- **Aim of the exercise**:
How many lines of these entries hold the string "middle"? Answer with the number alone.

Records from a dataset
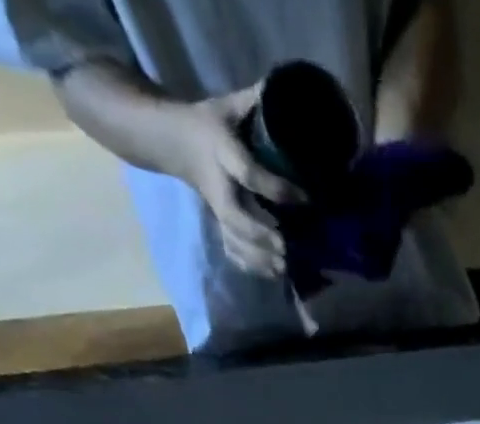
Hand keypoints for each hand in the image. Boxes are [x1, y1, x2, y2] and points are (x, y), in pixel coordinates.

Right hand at [163, 85, 300, 278]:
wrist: (174, 142)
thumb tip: (287, 94)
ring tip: (285, 268)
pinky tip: (273, 274)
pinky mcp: (219, 224)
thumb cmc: (208, 122)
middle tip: (287, 250)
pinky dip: (251, 266)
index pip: (249, 173)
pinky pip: (232, 250)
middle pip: (236, 219)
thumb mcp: (228, 106)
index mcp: (222, 152)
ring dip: (259, 258)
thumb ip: (256, 103)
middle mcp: (219, 187)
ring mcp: (217, 210)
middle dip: (262, 236)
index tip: (305, 198)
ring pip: (235, 241)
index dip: (277, 189)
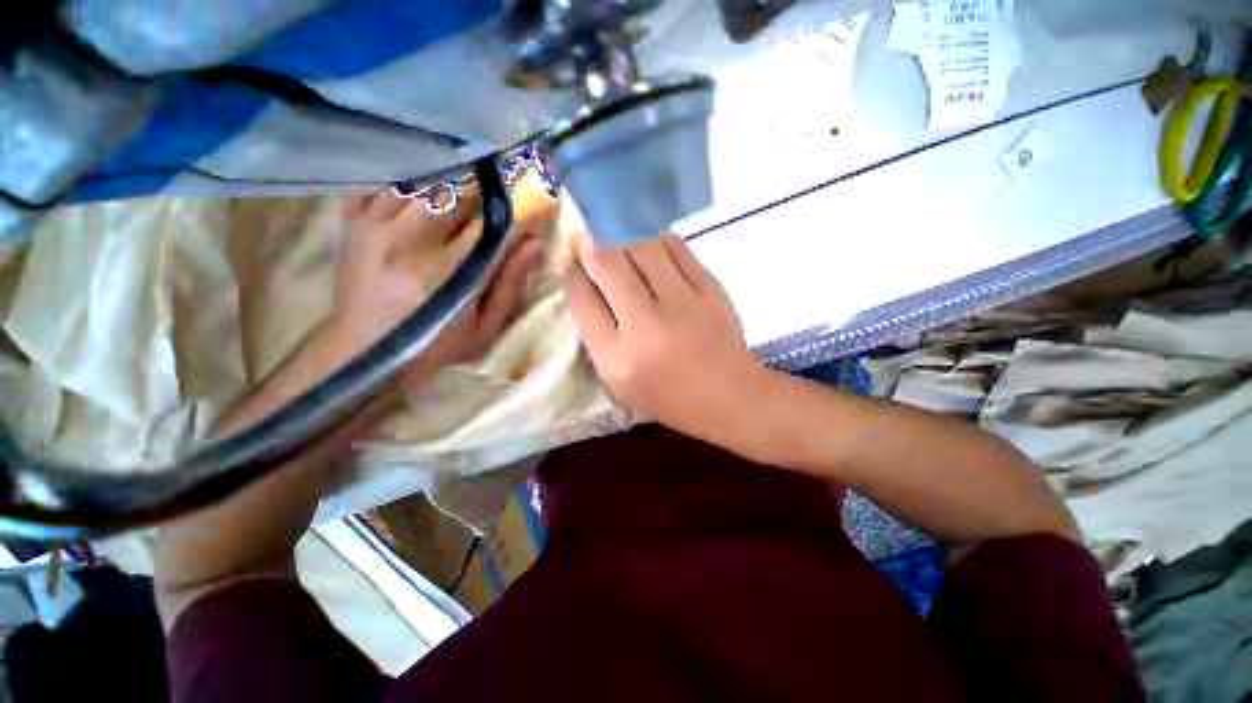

- **Completed exercise**:
4